Interest Rates - What we charge

We are extremely competitive with our rates, however our rates do need to reflect the increased risk that our customers bring compared to the more mainstream employed type of applicant.

We offer both single repayment types of loans, which are usually over no more than 6 months. Then the more common instalment type of loans – typically over 12 months or longer.

We are not regulated by the FCA and therefore the price cap on short term loans does not apply to us. This gives us the freedom to lend to who we want to, we are always very clear with the repayment costs, charges and interest rates.

We do not have any application / upfront charges on any of our loans. We do not believe in it and actively warn against anyone paying fees as we have never seen it ever end in a loan being granted – don’t do it!

The rates we charge will be dependent on the status of the person applying, the lower the credit danger to us – the cheaper the rates offered.
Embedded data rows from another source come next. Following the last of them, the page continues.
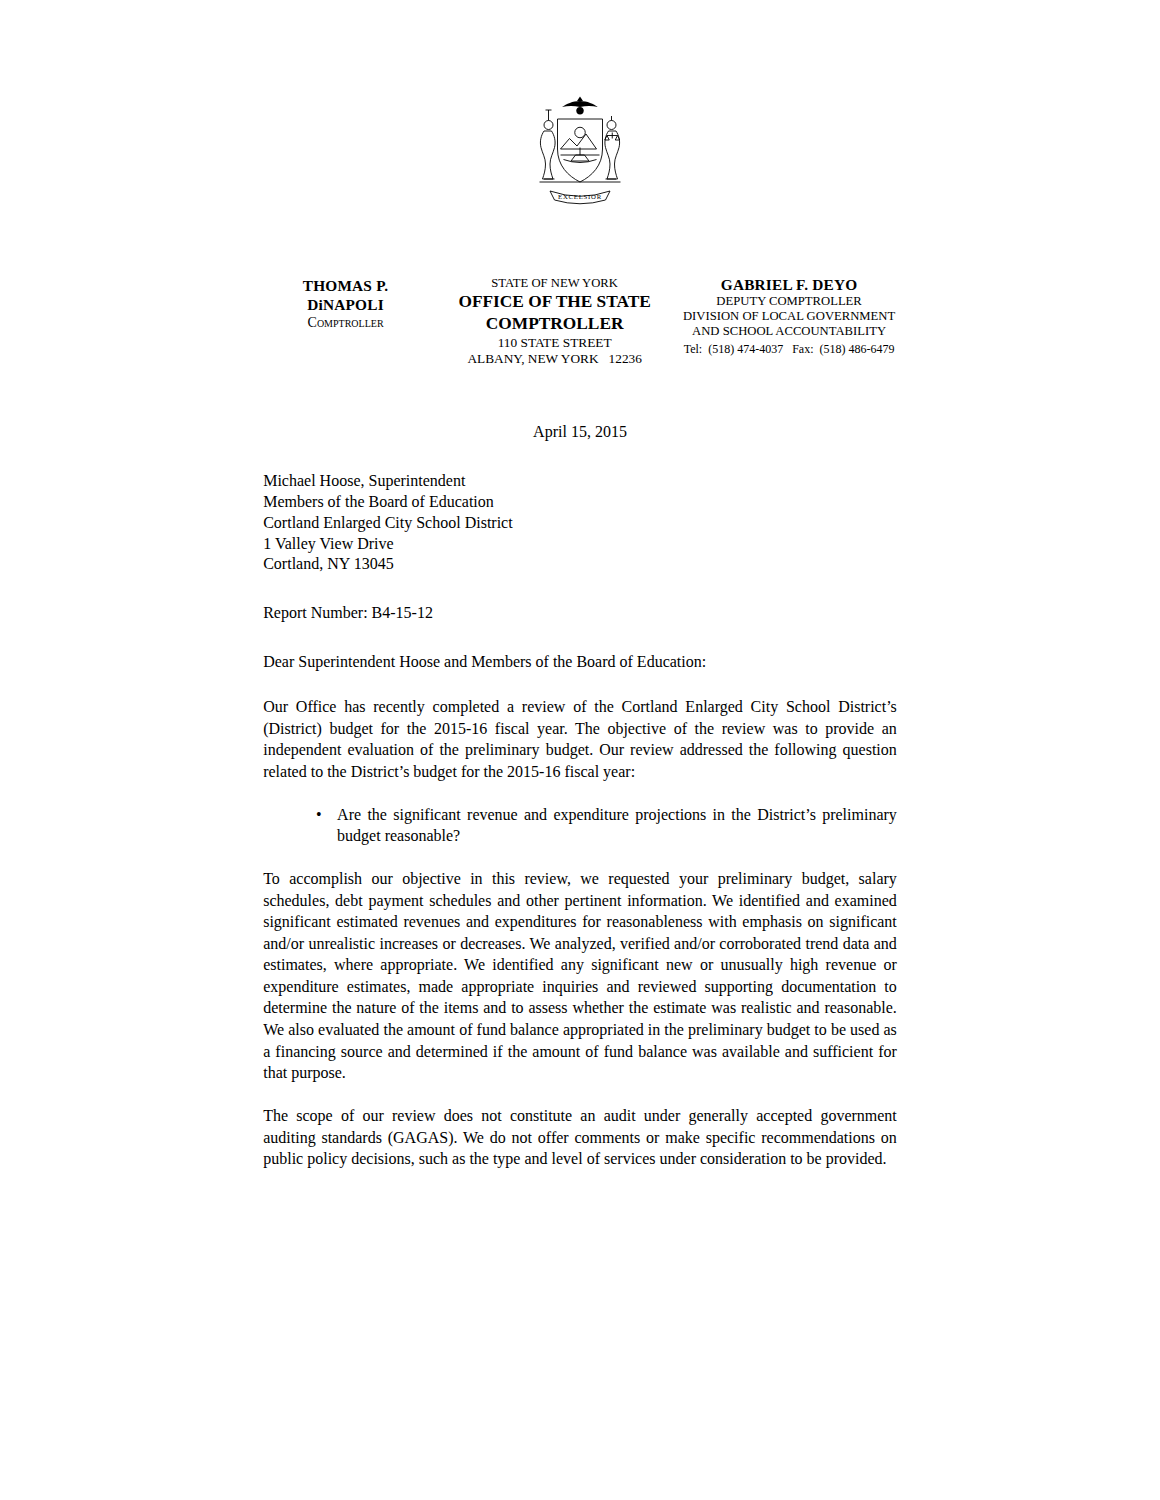EXCELSIOR
| THOMAS P. DiNAPOLI Comptroller | STATE OF NEW YORK OFFICE OF THE STATE COMPTROLLER 110 STATE STREET ALBANY, NEW YORK 12236 | GABRIEL F. DEYO DEPUTY COMPTROLLER DIVISION OF LOCAL GOVERNMENT AND SCHOOL ACCOUNTABILITY Tel: (518) 474-4037 Fax: (518) 486-6479 |
April 15, 2015
Michael Hoose, Superintendent
Members of the Board of Education
Cortland Enlarged City School District
1 Valley View Drive
Cortland, NY 13045
Report Number: B4-15-12
Dear Superintendent Hoose and Members of the Board of Education:
Our Office has recently completed a review of the Cortland Enlarged City School District’s (District) budget for the 2015-16 fiscal year. The objective of the review was to provide an independent evaluation of the preliminary budget. Our review addressed the following question related to the District’s budget for the 2015-16 fiscal year:
Are the significant revenue and expenditure projections in the District’s preliminary budget reasonable?
To accomplish our objective in this review, we requested your preliminary budget, salary schedules, debt payment schedules and other pertinent information. We identified and examined significant estimated revenues and expenditures for reasonableness with emphasis on significant and/or unrealistic increases or decreases. We analyzed, verified and/or corroborated trend data and estimates, where appropriate. We identified any significant new or unusually high revenue or expenditure estimates, made appropriate inquiries and reviewed supporting documentation to determine the nature of the items and to assess whether the estimate was realistic and reasonable. We also evaluated the amount of fund balance appropriated in the preliminary budget to be used as a financing source and determined if the amount of fund balance was available and sufficient for that purpose.
The scope of our review does not constitute an audit under generally accepted government auditing standards (GAGAS). We do not offer comments or make specific recommendations on public policy decisions, such as the type and level of services under consideration to be provided.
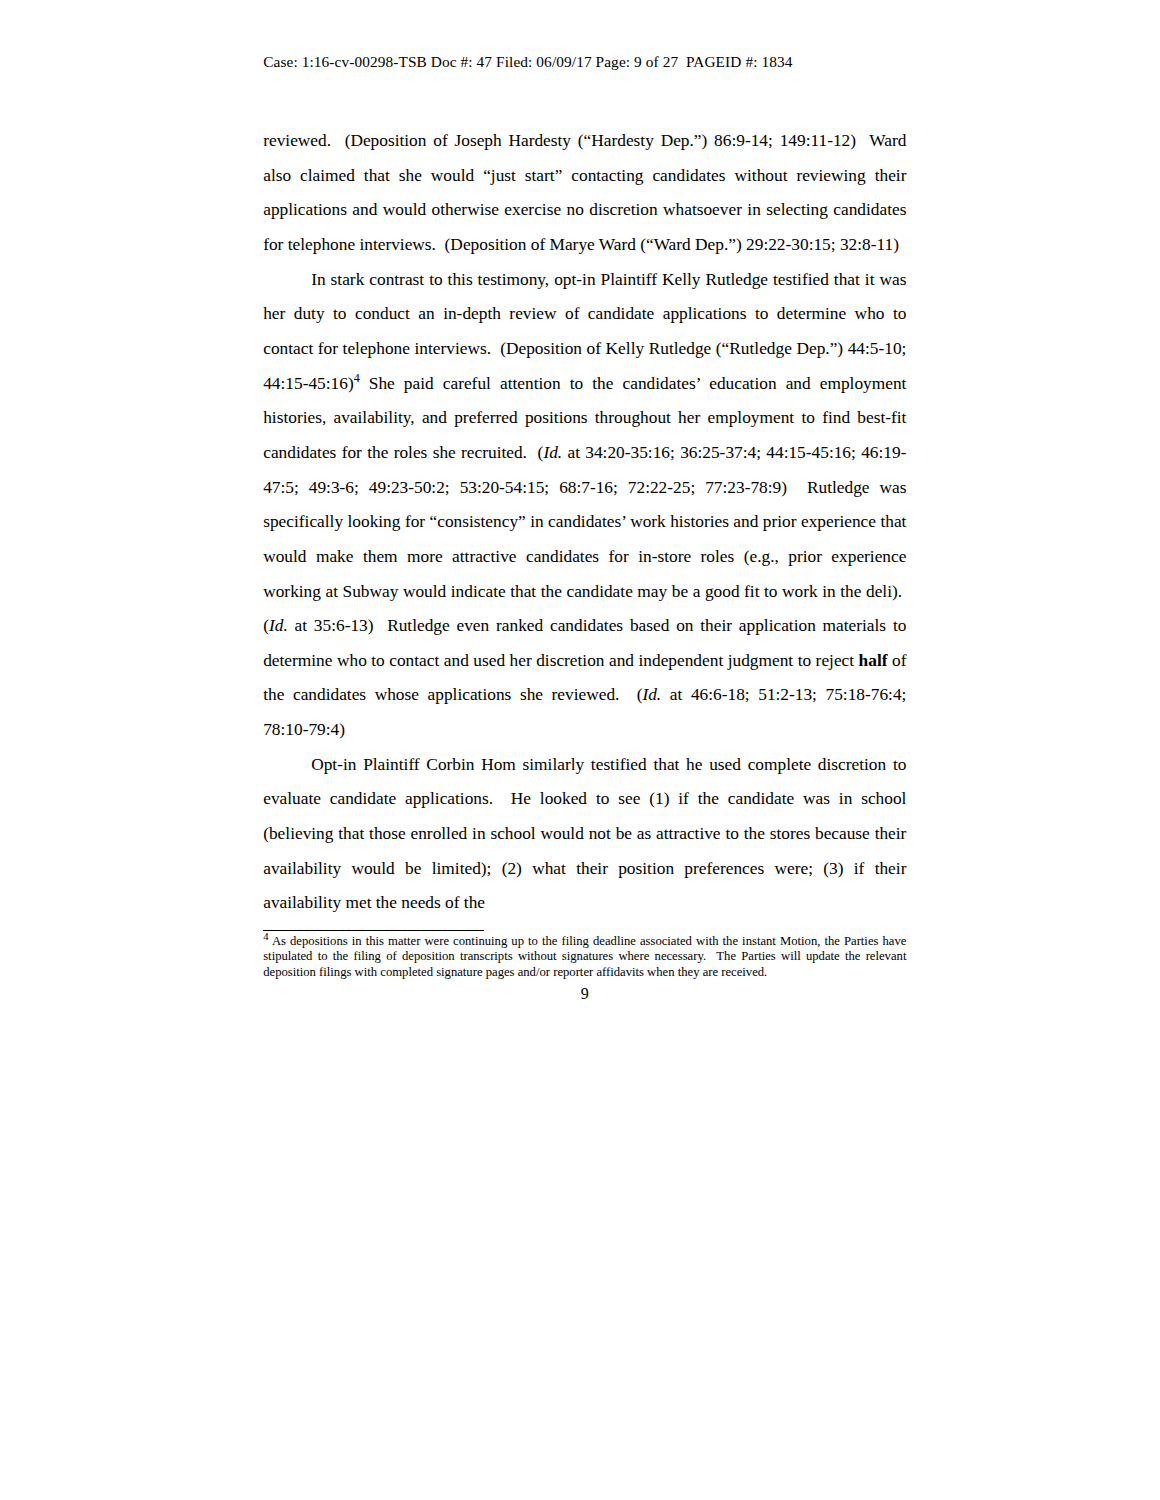Case: 1:16-cv-00298-TSB Doc #: 47 Filed: 06/09/17 Page: 9 of 27 PAGEID #: 1834
reviewed. (Deposition of Joseph Hardesty (“Hardesty Dep.”) 86:9-14; 149:11-12) Ward also claimed that she would “just start” contacting candidates without reviewing their applications and would otherwise exercise no discretion whatsoever in selecting candidates for telephone interviews. (Deposition of Marye Ward (“Ward Dep.”) 29:22-30:15; 32:8-11)
In stark contrast to this testimony, opt-in Plaintiff Kelly Rutledge testified that it was her duty to conduct an in-depth review of candidate applications to determine who to contact for telephone interviews. (Deposition of Kelly Rutledge (“Rutledge Dep.”) 44:5-10; 44:15-45:16)4 She paid careful attention to the candidates’ education and employment histories, availability, and preferred positions throughout her employment to find best-fit candidates for the roles she recruited. (Id. at 34:20-35:16; 36:25-37:4; 44:15-45:16; 46:19-47:5; 49:3-6; 49:23-50:2; 53:20-54:15; 68:7-16; 72:22-25; 77:23-78:9) Rutledge was specifically looking for “consistency” in candidates’ work histories and prior experience that would make them more attractive candidates for in-store roles (e.g., prior experience working at Subway would indicate that the candidate may be a good fit to work in the deli). (Id. at 35:6-13) Rutledge even ranked candidates based on their application materials to determine who to contact and used her discretion and independent judgment to reject half of the candidates whose applications she reviewed. (Id. at 46:6-18; 51:2-13; 75:18-76:4; 78:10-79:4)
Opt-in Plaintiff Corbin Hom similarly testified that he used complete discretion to evaluate candidate applications. He looked to see (1) if the candidate was in school (believing that those enrolled in school would not be as attractive to the stores because their availability would be limited); (2) what their position preferences were; (3) if their availability met the needs of the
4 As depositions in this matter were continuing up to the filing deadline associated with the instant Motion, the Parties have stipulated to the filing of deposition transcripts without signatures where necessary. The Parties will update the relevant deposition filings with completed signature pages and/or reporter affidavits when they are received.
9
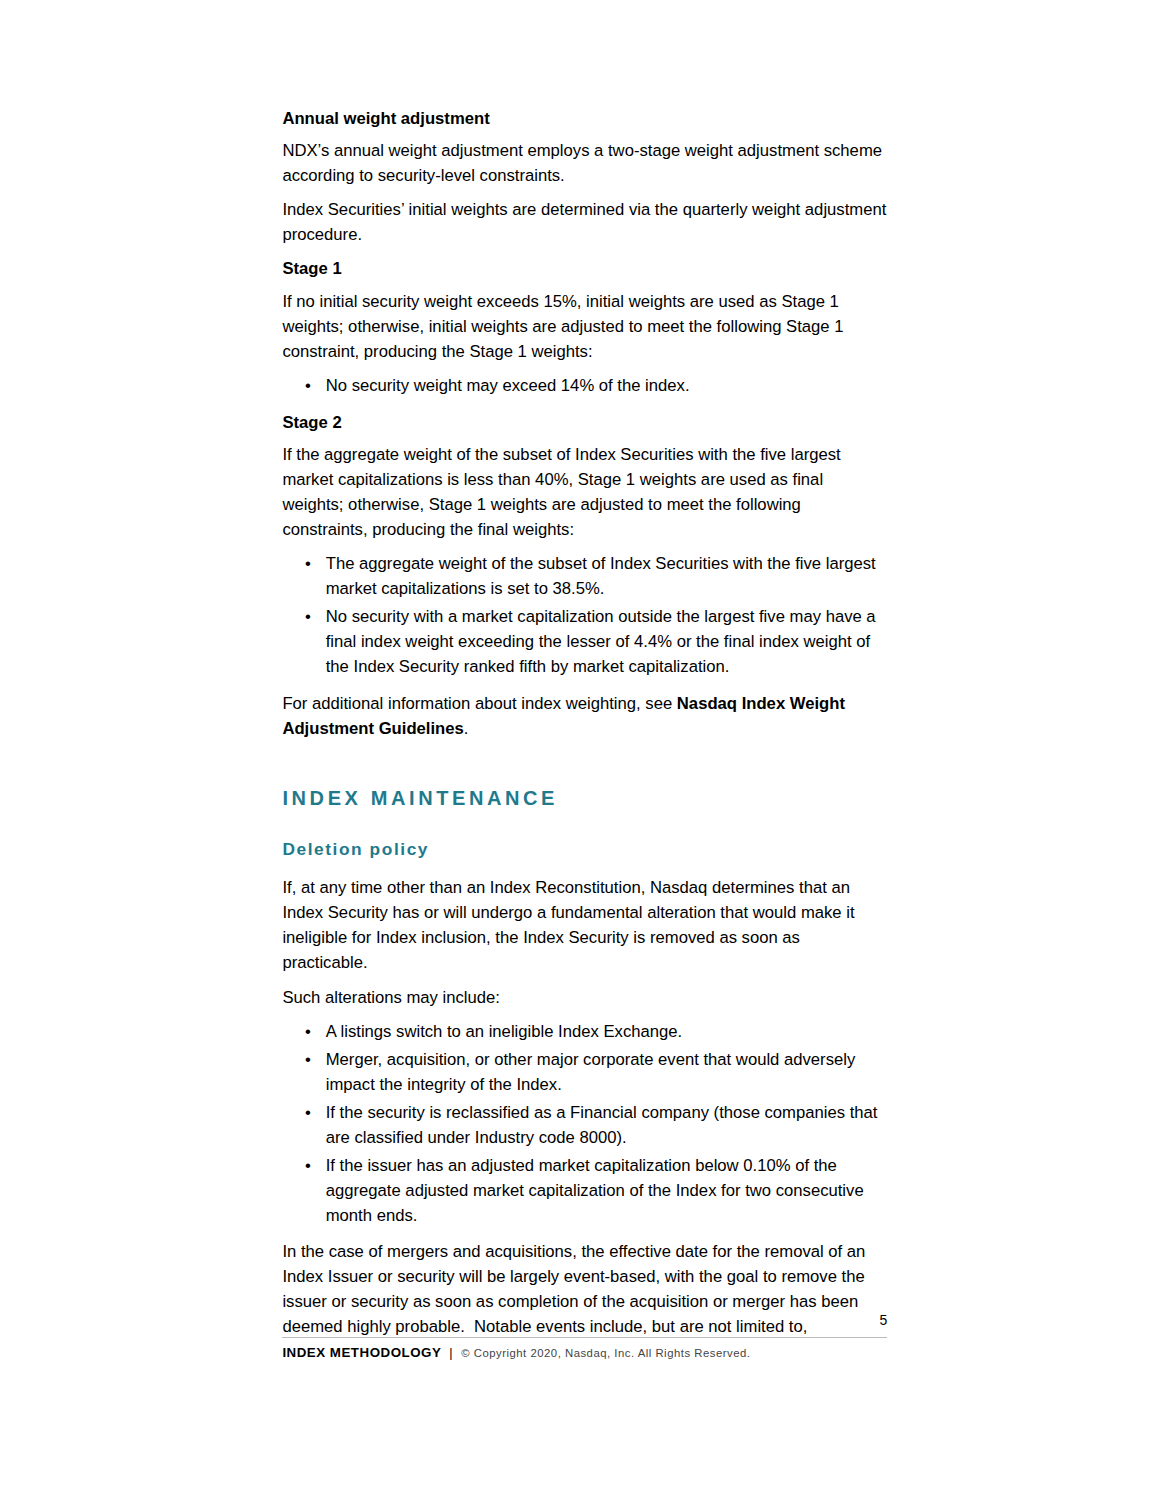Annual weight adjustment
NDX’s annual weight adjustment employs a two-stage weight adjustment scheme according to security-level constraints.
Index Securities’ initial weights are determined via the quarterly weight adjustment procedure.
Stage 1
If no initial security weight exceeds 15%, initial weights are used as Stage 1 weights; otherwise, initial weights are adjusted to meet the following Stage 1 constraint, producing the Stage 1 weights:
No security weight may exceed 14% of the index.
Stage 2
If the aggregate weight of the subset of Index Securities with the five largest market capitalizations is less than 40%, Stage 1 weights are used as final weights; otherwise, Stage 1 weights are adjusted to meet the following constraints, producing the final weights:
The aggregate weight of the subset of Index Securities with the five largest market capitalizations is set to 38.5%.
No security with a market capitalization outside the largest five may have a final index weight exceeding the lesser of 4.4% or the final index weight of the Index Security ranked fifth by market capitalization.
For additional information about index weighting, see Nasdaq Index Weight Adjustment Guidelines.
INDEX MAINTENANCE
Deletion policy
If, at any time other than an Index Reconstitution, Nasdaq determines that an Index Security has or will undergo a fundamental alteration that would make it ineligible for Index inclusion, the Index Security is removed as soon as practicable.
Such alterations may include:
A listings switch to an ineligible Index Exchange.
Merger, acquisition, or other major corporate event that would adversely impact the integrity of the Index.
If the security is reclassified as a Financial company (those companies that are classified under Industry code 8000).
If the issuer has an adjusted market capitalization below 0.10% of the aggregate adjusted market capitalization of the Index for two consecutive month ends.
In the case of mergers and acquisitions, the effective date for the removal of an Index Issuer or security will be largely event-based, with the goal to remove the issuer or security as soon as completion of the acquisition or merger has been deemed highly probable. Notable events include, but are not limited to,
5
INDEX METHODOLOGY | © Copyright 2020, Nasdaq, Inc. All Rights Reserved.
The typical rates for our loans of less than 12 months is 35% APR – loans up to £1500

The typical rates for those loans lasting over 12 months is 24.7% APR – loans up to £5,000

The exact rate offered will be presented after the application has been submitted; this is because rates are tailored to the individual. When the rates are presented, the applicant can choose to accept or decline the offer. They are under no obligation to accept any loan.

Our aim always to try and get loans as cheap as possible, we want applicants to choose us and “cost” is a significant factor in the way people choose which option is best for them.

There is also another reason for wanting to keep rates as low as possible. The lower the rate, the more chance a customer has of paying us back.